The rest of the conversation went something on these lines.

P-I-D-N: Pain In D Neck
[IA] – Inaudibly
[A] - Audibly

P-I-D-N: Arrre! Poor little baby! Why dint you buzz me? I would have helped you, nah!
Me[IA]: Awwggh!
Me [A]: [in a not so inviting tone. Some of my close friends read this tone as sign of imminent danger.]Thanks but I can do it all on my own.
P-I-D-N: Oh! Uh! Aaa! Um! Did I disturb you?
Me [IA]: :-@ :-o
Me [A]: P-I-D-N! It’s close to midnight. I was half asleep.
P-I-D-N: Oh! I am sorry.
Me [IA]: Phew! He got the message. Now its time for tata goodbyes and then back to dreamland.
P-I-D-N: By the way, what’s the plan for tomorrow?
Me [IA]: {Groan!!!}
Me [A]: Haven’t really thought, P-I-D-N!
P-I-D-N: Can we meet tomorrow?
Me [IA]: What! And ruin my weekend. [I am generally not too high in the air. But with 3 weekends in transit + the P-I-D-N Mr. P-I-D-N is actually famed to be, I had to be a bitch!]
Me [A]: No, P-I-D-N. Tomorrow I am busy. I am going to meet my granny.
P-I-D-N: You generally are back by evening, aren’t u? Dinner together?
Me [A]: Can’t be sure. Don’t cancel any other plans for me.
P-I-D-N: You are talking about dinner… {here I seriously phased out of the convo}… what say!
Me [A]: P-I-D-N. I have a serious headache. Cant we talk sometime else?
P-I-D-N: Oh! Poor baby! Look at yourself. Try and take care na. I will give you a buzz tomorrow. We shall plan little something. Don’t miss me too much.. he he he
Me [IA]: Sweet Jesus!!!!
Me [A]: Whatever. Catch ya later!
P-I-D-N: Good night. Sweet dreams.
Me [A]: {Click!} Good riddance!

And I thought, he would have been offended enough not to call for a lifetime. But true to his acronym the next call I got was at 8:30 in the morning. Real blue blooded P-I-D-N.

Wonder why people don’t really get the message and get it straight. Would have cribbed about it all a bit more but lo! The phone started ringing again.

Gloomy Monday Morning!

A gruesome article to start of my blog but then, what has to be, has to be...

I was happily listening to the Radio City en route to office when suddenly at the MICO signal; a middle-aged man barged into the bus [KA-07 F-3430] and started hitting the driver mercilessly. I was appalled to see this. Seems the bus had hit the gentlemen’s matador and one of the headlights had dangled off.

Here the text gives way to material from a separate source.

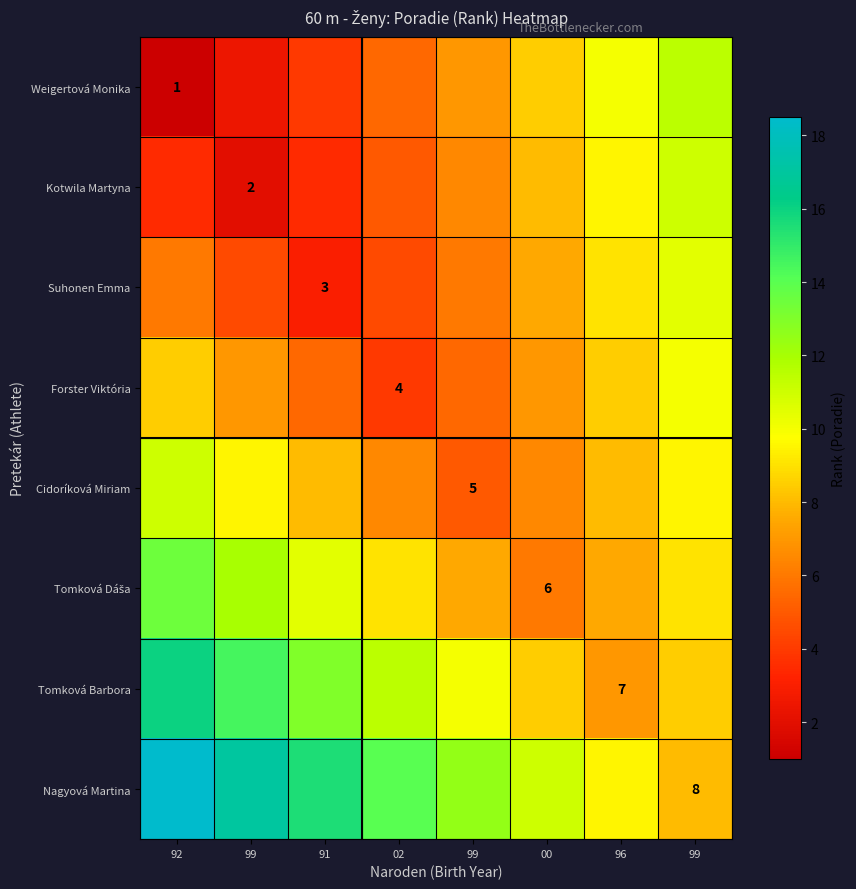

How many data points does each series have?

8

Now, I was sitting in the bus and not asleep too. And, I din't feel a thing! So surely there wasn’t much to cry blood for!

The driver kept reasoning with the Angry old man to allow him to park the bus after the signal as the ruckus was creating a traffic jam at a rush hour on an already choc-a-block road. As he was trying to maneuver the vehicle the AoM and his entourage started banging on the bus from outside. After parking the vehicle, as he got down a few of my colleagues also got down and accompanied him. A few others took the others buses to work. I got down to board another bus too but my curiosity got better of me and I joined the driver and my colleagues. The AoM was abusing not only the driver now but also a few of my other fellow-Infoscions who were trying to reason with him.

For some time, this altercation went on. Even the traffic police on duty there joined this ruckus as a mere onlooker and dint bat an eyelid to my chagrin. Thereafter the driver got into the bus and gave some money to the AoM and asked him to let the bus move ahead. By this time, there were some 10 of us left in there.

After we reached the Infy Bus Depot, we asked the driver to provide us the Matador Number so that we can lodge a complaint. The sorry figure, already red from the bashing and the tears broke down again and asked us not to complain against him as he was scheduled to get confirmed in 2 months and this could turn things the wrong side for him.

We assured him that we are on his side and not the other way round. A gloomy start for me. My heart really went out to the poor man who was under considerable amount of duress already. We are lodging a complaint against the AoM and his fellowmen today. Hope justice prevails.